A few months ago I walked past one of my local cafes and saw two of my speech students sitting at a table across from each other. As I approached their table to say hello, I realized there was something very wrong with the situation. Neither girl was looking at the other. Both of their faces were down. I got closer and saw that, in fact, they were both on their iPhones, completely engrossed with whatever was on the screen. They did not appear to be talking to each other or enjoying each other’s company. They were sitting at the same table, but they could have been anywhere, with anyone. I watched for a few minutes. Neither moved or attempted to talk to the other. Occasionally one would laugh (to themselves) or take a sip of their hot drink. No verbal communication was made. So I went up to them and said “Girls, have a conversation. TALK. You are here together, speak to each other.” And one of them very sweetly looked up at me and said, “Oh hi Ms. Rabie, we ARE talking to each other. We’re on Group Chat.”
I’m just going to let that sit for a moment.
Now let’s get something straight; the act of talking involves the use of your VOICE. Texting, WhatsApping, Facebooking, Snap Chatting, even emailing are NOT talking. Yes, they are communication tools, but they involve none of the key aspects of talking. Eye contact, expression, vocal nuances, VOICE… These “old school” communication tools are so important, but if our children engage less and less in spoken conversation, they miss out on all that extra practice and ultimately, their verbal communication is weakened. So what can we do to make sure our children maintain strong voiced communication skills? Here are a few suggestions:
- Encourage them to do an activity like Speech and Drama, Toast Masters, Theatre or Musical Theatre.

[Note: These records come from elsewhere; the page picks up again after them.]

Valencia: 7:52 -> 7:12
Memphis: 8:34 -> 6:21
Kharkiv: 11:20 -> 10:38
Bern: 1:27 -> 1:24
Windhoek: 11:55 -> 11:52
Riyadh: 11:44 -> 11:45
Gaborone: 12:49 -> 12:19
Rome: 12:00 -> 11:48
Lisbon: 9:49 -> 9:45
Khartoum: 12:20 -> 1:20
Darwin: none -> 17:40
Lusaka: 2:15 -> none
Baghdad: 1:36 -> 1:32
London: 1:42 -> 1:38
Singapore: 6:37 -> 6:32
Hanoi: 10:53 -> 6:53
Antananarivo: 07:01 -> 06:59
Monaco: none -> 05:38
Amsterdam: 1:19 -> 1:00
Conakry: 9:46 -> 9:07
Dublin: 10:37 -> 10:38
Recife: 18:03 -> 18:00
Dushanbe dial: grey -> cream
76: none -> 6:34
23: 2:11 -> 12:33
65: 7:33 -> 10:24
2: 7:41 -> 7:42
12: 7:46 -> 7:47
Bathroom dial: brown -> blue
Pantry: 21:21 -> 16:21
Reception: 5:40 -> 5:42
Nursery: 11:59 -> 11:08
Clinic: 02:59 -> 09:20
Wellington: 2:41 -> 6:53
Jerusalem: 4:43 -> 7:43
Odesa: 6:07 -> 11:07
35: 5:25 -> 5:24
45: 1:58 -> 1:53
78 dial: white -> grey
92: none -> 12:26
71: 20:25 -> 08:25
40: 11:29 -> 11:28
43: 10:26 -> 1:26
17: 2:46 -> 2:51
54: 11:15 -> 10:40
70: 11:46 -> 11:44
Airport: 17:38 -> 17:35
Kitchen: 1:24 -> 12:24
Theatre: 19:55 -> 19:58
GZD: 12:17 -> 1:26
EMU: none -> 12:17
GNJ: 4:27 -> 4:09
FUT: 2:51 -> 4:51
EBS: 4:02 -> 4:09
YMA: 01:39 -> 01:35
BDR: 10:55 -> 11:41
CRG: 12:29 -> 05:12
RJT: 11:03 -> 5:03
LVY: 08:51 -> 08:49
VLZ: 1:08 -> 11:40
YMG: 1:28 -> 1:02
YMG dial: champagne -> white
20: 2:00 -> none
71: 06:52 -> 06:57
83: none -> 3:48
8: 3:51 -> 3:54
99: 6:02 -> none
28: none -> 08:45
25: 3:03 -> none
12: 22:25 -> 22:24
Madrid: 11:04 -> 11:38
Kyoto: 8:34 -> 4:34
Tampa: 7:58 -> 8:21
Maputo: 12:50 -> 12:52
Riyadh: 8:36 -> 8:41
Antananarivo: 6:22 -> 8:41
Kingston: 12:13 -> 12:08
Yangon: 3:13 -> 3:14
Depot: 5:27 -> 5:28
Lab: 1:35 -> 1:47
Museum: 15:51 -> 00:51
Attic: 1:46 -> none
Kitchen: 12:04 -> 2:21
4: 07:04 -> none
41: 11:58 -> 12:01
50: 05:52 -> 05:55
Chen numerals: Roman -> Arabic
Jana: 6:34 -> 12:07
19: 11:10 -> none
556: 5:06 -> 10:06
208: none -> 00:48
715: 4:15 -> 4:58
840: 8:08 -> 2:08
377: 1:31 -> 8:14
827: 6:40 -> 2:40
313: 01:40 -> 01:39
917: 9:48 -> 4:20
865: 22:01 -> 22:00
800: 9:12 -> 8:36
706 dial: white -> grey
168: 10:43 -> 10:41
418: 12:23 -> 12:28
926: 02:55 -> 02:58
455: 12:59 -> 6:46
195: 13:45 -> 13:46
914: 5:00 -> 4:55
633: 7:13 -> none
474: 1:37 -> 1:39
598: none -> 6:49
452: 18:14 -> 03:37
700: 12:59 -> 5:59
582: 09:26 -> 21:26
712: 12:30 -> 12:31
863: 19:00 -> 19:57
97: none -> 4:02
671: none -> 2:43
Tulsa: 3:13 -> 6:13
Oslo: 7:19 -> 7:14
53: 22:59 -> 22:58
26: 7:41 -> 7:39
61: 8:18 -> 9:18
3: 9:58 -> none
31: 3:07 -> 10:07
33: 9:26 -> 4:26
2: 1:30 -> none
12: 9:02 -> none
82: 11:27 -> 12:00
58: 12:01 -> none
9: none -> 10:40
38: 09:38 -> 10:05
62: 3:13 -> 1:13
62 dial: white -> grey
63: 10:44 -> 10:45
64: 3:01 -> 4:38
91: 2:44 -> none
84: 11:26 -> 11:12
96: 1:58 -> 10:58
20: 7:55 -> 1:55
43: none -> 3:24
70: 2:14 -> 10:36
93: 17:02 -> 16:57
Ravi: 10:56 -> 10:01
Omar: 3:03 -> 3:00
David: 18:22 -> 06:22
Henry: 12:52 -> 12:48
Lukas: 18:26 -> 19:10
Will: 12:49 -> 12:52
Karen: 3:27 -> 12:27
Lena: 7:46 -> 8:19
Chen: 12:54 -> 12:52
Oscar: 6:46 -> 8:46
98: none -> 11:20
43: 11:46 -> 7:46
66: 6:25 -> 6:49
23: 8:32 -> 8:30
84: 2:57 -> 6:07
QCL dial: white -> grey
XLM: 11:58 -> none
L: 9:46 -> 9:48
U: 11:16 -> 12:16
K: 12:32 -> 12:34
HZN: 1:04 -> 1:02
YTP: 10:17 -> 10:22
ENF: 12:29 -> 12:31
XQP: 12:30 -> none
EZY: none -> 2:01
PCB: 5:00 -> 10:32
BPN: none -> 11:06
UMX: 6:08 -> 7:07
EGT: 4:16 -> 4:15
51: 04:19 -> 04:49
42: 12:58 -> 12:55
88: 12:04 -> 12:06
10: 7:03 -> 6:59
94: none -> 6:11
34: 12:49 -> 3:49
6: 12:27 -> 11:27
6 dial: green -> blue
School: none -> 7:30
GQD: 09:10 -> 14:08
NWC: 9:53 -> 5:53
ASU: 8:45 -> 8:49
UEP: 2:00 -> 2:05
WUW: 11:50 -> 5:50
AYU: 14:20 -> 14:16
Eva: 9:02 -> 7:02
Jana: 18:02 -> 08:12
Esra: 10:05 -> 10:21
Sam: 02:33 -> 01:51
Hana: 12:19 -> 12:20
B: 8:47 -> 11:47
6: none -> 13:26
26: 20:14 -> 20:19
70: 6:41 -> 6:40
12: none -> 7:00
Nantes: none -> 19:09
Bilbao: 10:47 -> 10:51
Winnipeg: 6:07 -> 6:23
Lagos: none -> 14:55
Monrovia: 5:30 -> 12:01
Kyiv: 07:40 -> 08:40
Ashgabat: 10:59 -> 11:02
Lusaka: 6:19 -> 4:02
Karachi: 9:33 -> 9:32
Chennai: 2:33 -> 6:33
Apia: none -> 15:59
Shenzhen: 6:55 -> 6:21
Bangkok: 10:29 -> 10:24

- Get them to memorise songs and sing! Or even better, recite poetry with them.
- Call them or use Facetime instead of texting, and encourage them to use Skype, Facetime or Video chat rather than text when talking to their friends.
- Ask them to read something they have written in school to you. Stand on the other side of the room while they read. If you don't hear something clearly, ask them to repeat it a bit louder.
- No phones/tablets at the dinner table. Have a family conversation. Give each person a chance to share the highlight of their day.
- Have a slang jar. Often my students will say the acronym for a phrase instead of the phrase itself, like “TITF” (took it too far) or “IMO” (in my opinion). I’ve even heard the use of “LOL” instead of the act of laughing out loud! If you hear your child say any of these, that’s a pound in the jar!
- If your child mumbles when speaking to you, do not reply. Wait until they speak clearly enough to answer.
- And most importantly, when you have the chance to spend one-on-one time with your child, do not allow them to look at their phone. This is an opportunity to connect! Ensure that they speak to you, look you in the eye and exercise their most important tool – their voice.